First, your traditional big builder's yard. Lots of account customers. May be impatient with amateurs. This is partly because the account customers are in there buying 7,000 quid's worth of stuff, and you're in the same queue with a paintbrush and a packet of hooks. But it may also be because the blokes behind the counter do not know any more about building than you do. If you want stuff from the yard, cement or bricks, say, you have to get it from the yard man first, who will give you a ticket to take to the counter. Finding him can be a problem: he is often hiding in the toilets waiting for the minimum wage to be introduced.

Second, small high street concerns, often run by Asians. Polite, friendly, good with advice, stock a bit of everything and open all hours but not especially cheap. If you want stuff on Sundays and bank holidays, which most of us do, they are head and shoulders above DIY superstores. If you live near an Orthodox Jewish area you may be able to find a builder's merchant open on Sunday and have the privilege of dealing with a yard man wearing a bowler hat and waistcoat. The protocol in most of these is that you pay for everything at the counter first, get your receipt, and then look for the yard man. He won't be hiding because he's probably got a stake in the business.

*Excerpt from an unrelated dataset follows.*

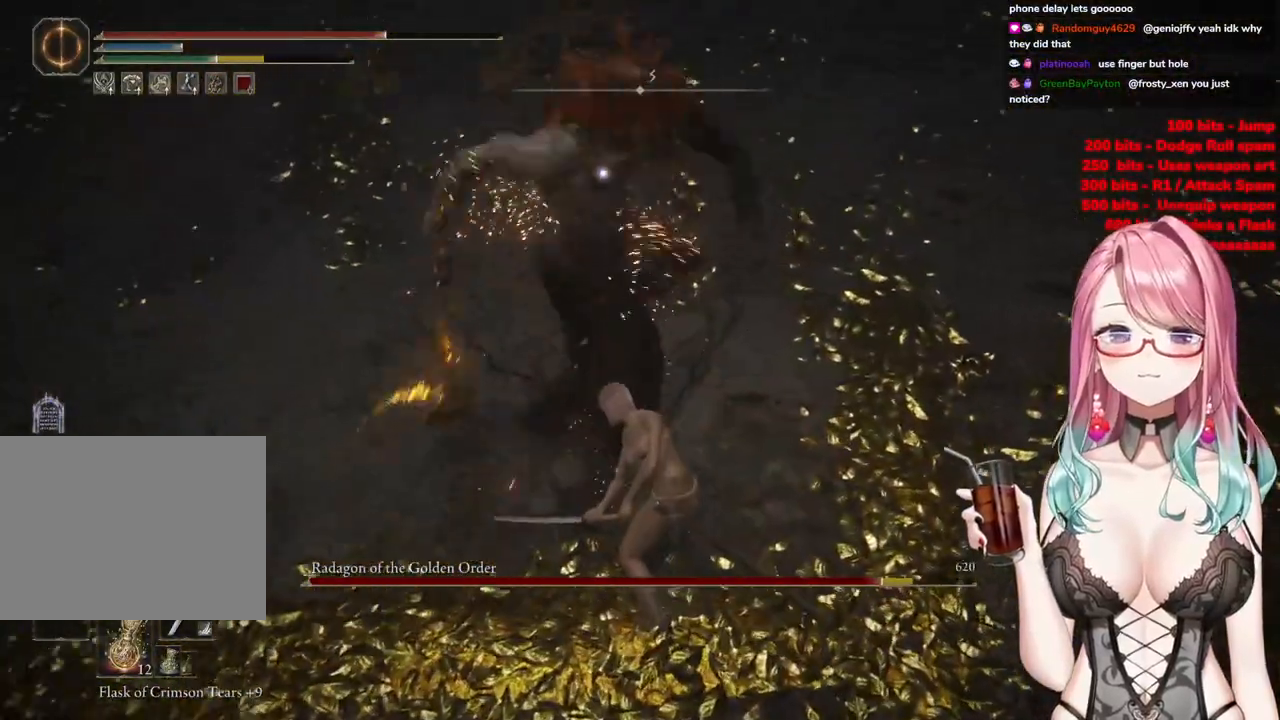
{"buttons": [], "left_stick": "up-left", "right_stick": "center", "events": [[350, "left_stick", "up-left"]]}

Third, DIY superstores. Only if you're really desperate at eight in the evening. High prices and no one knows anything about anything. Net consumers of time, money and energy. Ghastly.

Last, but by no means least, are the specialist merchants. Electrical suppliers will stock 20 different types of sockets, switches, cable, etc, and will know which are the right ones for the job. Same with plumbers' merchants, decorating suppliers, timber yards, architectural ironmongers. They are often stunningly cheaper than other outlets - I recently bought an electric shower for pounds 60 from my local electrical suppliers, half the price of anywhere else. In the boom times of the Eighties specialists sometimes only wanted trade account customers. Some had signs up saying things like "pounds 50 minimum". But those days are gone. Like cab drivers, they now realise that your money is as good as anyone else's.

To get trade prices, you are supposed to be "in the trade". Don't be shy. Make up a company name if they ask for one. After all, you're doing up your house. Well then, you're a property developer.

Oh, by the way, don't ever be tempted to jump the queue at the counter in a builders' merchants, the way you might try to do, say, at a bar of a crowded pub. There are some wild men in the building game. You wouldn't want to get on the wrong side of of them.